The Voltage Effect is a guide on how to get rid of bad ideas and make good ones better.
I have a ritual on Saturdays, I clean while listening to podcasts. One of my favorite Saturday listening podcasts is Freakonomics. In a recent episode, they interviewed John List about his book, The Voltage Effect: How to Make Good Ideas Great and Great Ideas Scale.
After I heard that interview, I had to get a copy.
Why So Many Ideas Fail to Scale
Ahhhh…”Scaling” your business. Every entrepreneur’s dream. But why do so many ideas fail to scale? That’s the root question at the core of “The Voltage Effect“.
The celebrity entrepreneur world has turned scaling your business into some type of holy grail. Scaling has become a buzzword, without a whole lot of understanding about how to set yourself up for success.
And this is where “The Voltage Effect” comes in. This book offers up a framework to increase the odds that your business will actually achieve that all-too-rare thing called “scale”.
John List Turns Assumptions Upside Down
John list is a professor at the University of Chicago, which is where he teamed up with Freakonomics co-author Steven Levitt. With that type of partnership, you know that the book, and the concepts inside are going to tickle your brain and make you see things from a new perspective.
Small Business Deals
But List is more than a professor. He gained a lot of on-the-court experience about scaling when he served in the White House on the Council of Economic Advisers in the early 2000s under the Bush Administration.
This is where he designed policies that would produce the greatest positive impact on the largest number of American citizens at a fair cost. He was also the chief economist of Uber and, later, at Lyft — two startups that have scaling almost down to a science.
List’s mantra is “The only ideas worth pursuing are the ones with the potential to make a significant impact on human lives. And translating an idea into widespread impact requires replicating it at scale.”
How the Voltage Effect Works
The basic premise of the book is this: Ideas only scale if they have what List calls “voltage”. And, in order to scale successfully, you have to know IF the idea can scale and if so, what are the critical success factors involved.
In the first part of the book, List discusses whether or not your idea is scalable. He introduces what he calls the Five Vital Signs;
- False positives: Where it never really had voltage in the first place. In other words, it was an idea that worked in one situation, but didn’t work in another situation.
- Misjudging the representativeness of an initial population or situation: This is when the initial idea is implemented with “the best” people, equipment or management — which is difficult to duplicate and repeat at scale.
- Spillovers: This often happens when you try to fix one problem, but circumstances (and people’s behavior) undo what you’ve tried to scale.
- Increasing costs: Teachers salaries is a great example. Say you want to attract the best educators to schools, but to do that, you need to pay teachers $200,000. This isn’t scalable.
The second part of the book explores the ingredients of successfully scaling an idea.

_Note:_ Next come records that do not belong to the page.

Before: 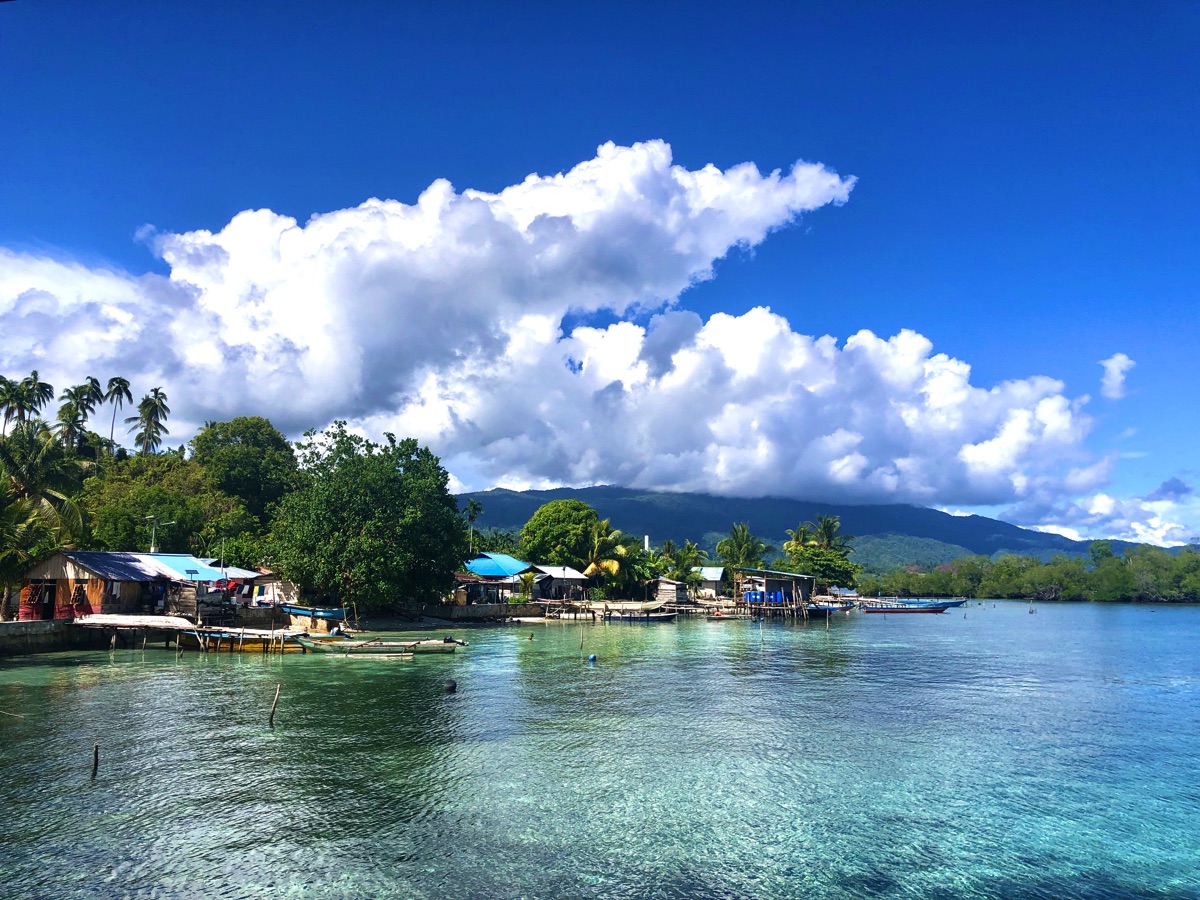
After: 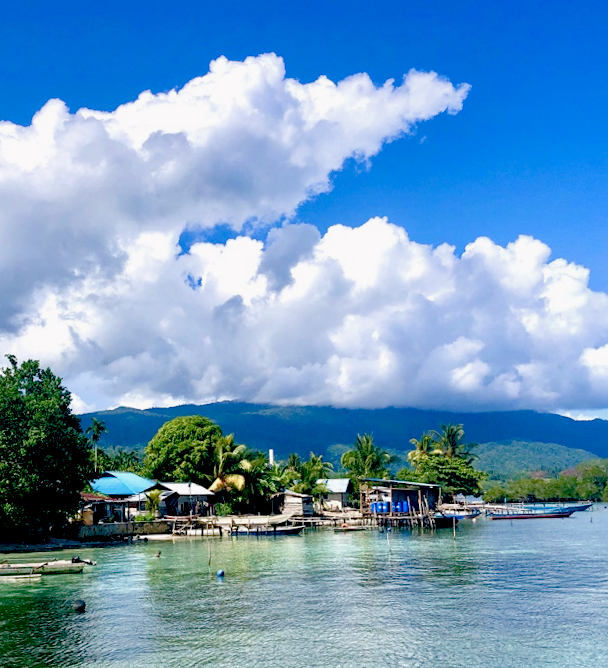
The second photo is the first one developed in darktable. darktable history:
crop: left 32.075%, top 10.976%, right 18.355%, bottom 17.596%
color balance rgb: shadows lift › chroma 1%, shadows lift › hue 113°, highlights gain › chroma 0.2%, highlights gain › hue 333°, perceptual saturation grading › global saturation 20%, perceptual saturation grading › highlights -50%, perceptual saturation grading › shadows 25%, contrast -10%
exposure: black level correction 0.025, exposure 0.182 EV, compensate highlight preservation false
rotate and perspective: rotation -1.77°, lens shift (horizontal) 0.004, automatic cropping off
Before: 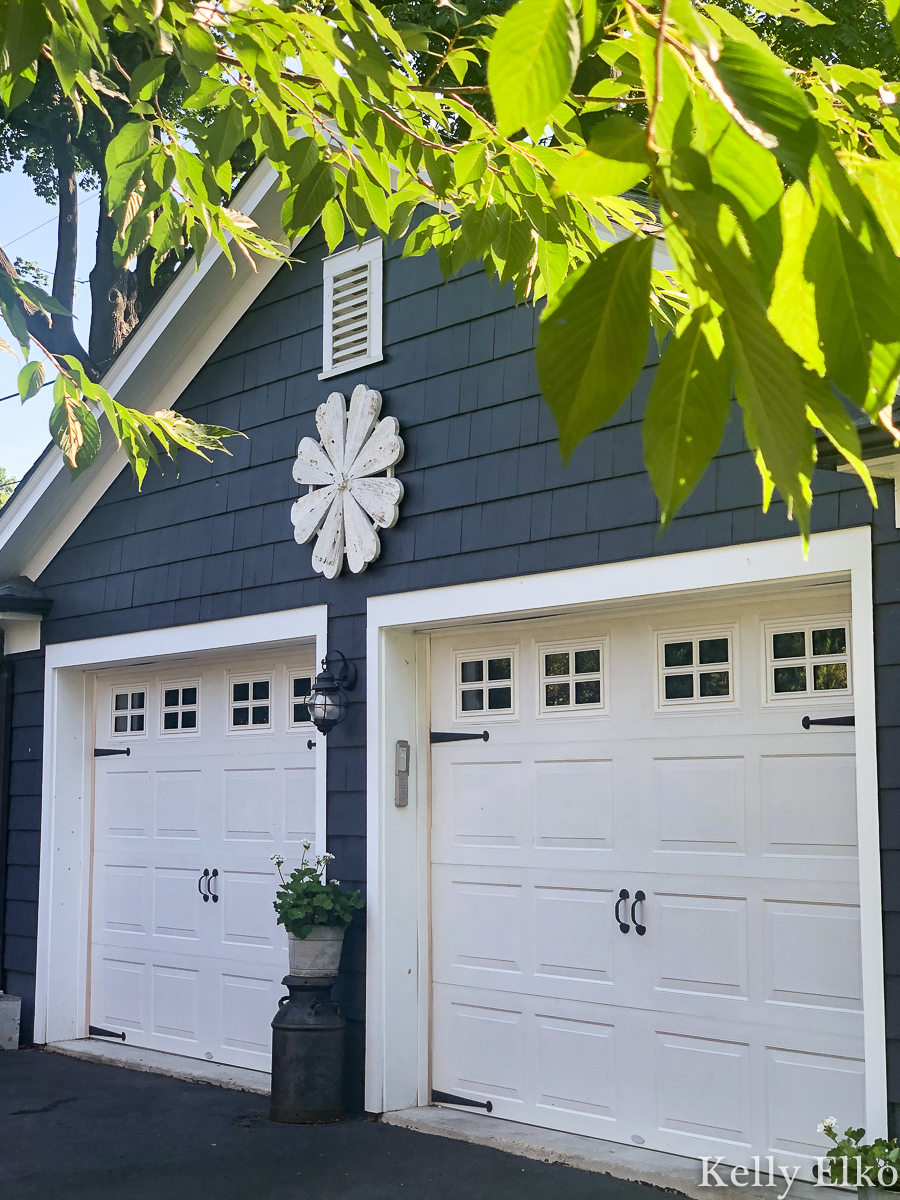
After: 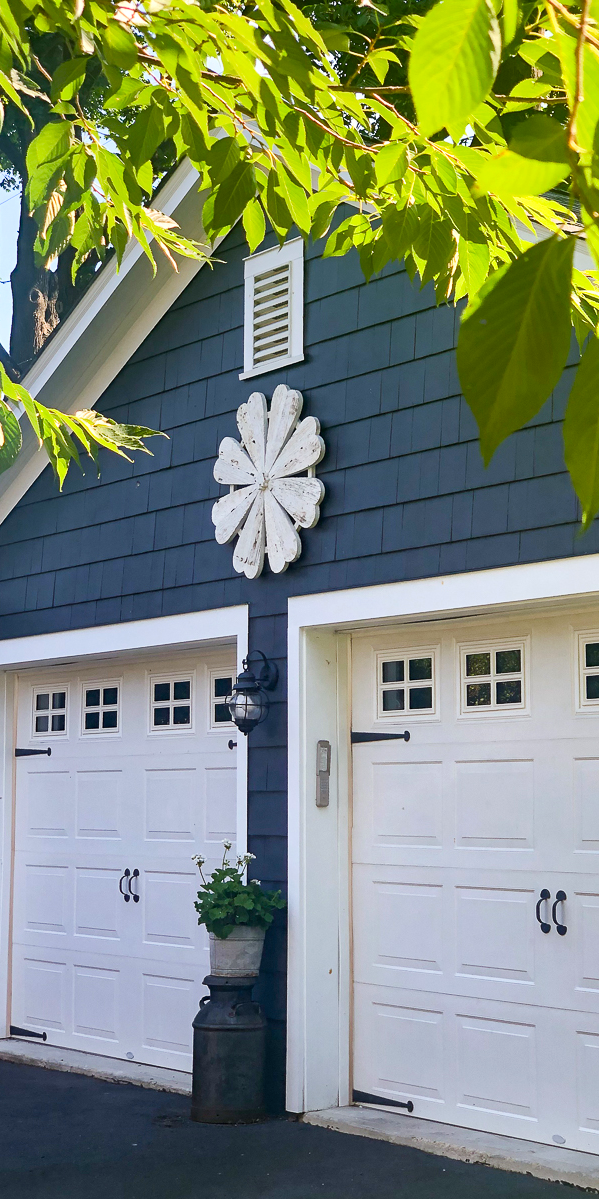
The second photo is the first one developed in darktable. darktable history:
crop and rotate: left 8.786%, right 24.548%
color balance rgb: linear chroma grading › global chroma 8.12%, perceptual saturation grading › global saturation 9.07%, perceptual saturation grading › highlights -13.84%, perceptual saturation grading › mid-tones 14.88%, perceptual saturation grading › shadows 22.8%, perceptual brilliance grading › highlights 2.61%, global vibrance 12.07%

Here, List discusses the four “secrets” to scaling:
- Find the right incentives: Money can’t always buy behavior change. Instead, think about social incentives, or unconscious motivators such a Fear of Missing Out or Losing something.
- Don’t just use averages: Averages don’t tell you much about scaling. The real gold is found in the margins.
- Know when to quit: Consider what opportunities you are giving up if you quit. Are you being pushed or pulled to quit? Look for better opportunities and a pull for change about every six months.
- Build a scaling culture: If you want to scale, you need to have a culture that supports scaling. It needs to be diverse, inclusive and sustainable at scale
To Scale or NOT to Scale
Here’s the best part – not everything needs to scale! That’s right. There are people who are not scaleable, some products or service are purposely not designed to scale. In other words, scalability isn’t for everyone.
The Voltage Effect is a guide on how to get rid of bad ideas and make good ones better. So, whether you choose to scale or not to scale, understanding the techniques behind scalability will help you in all aspects of your business.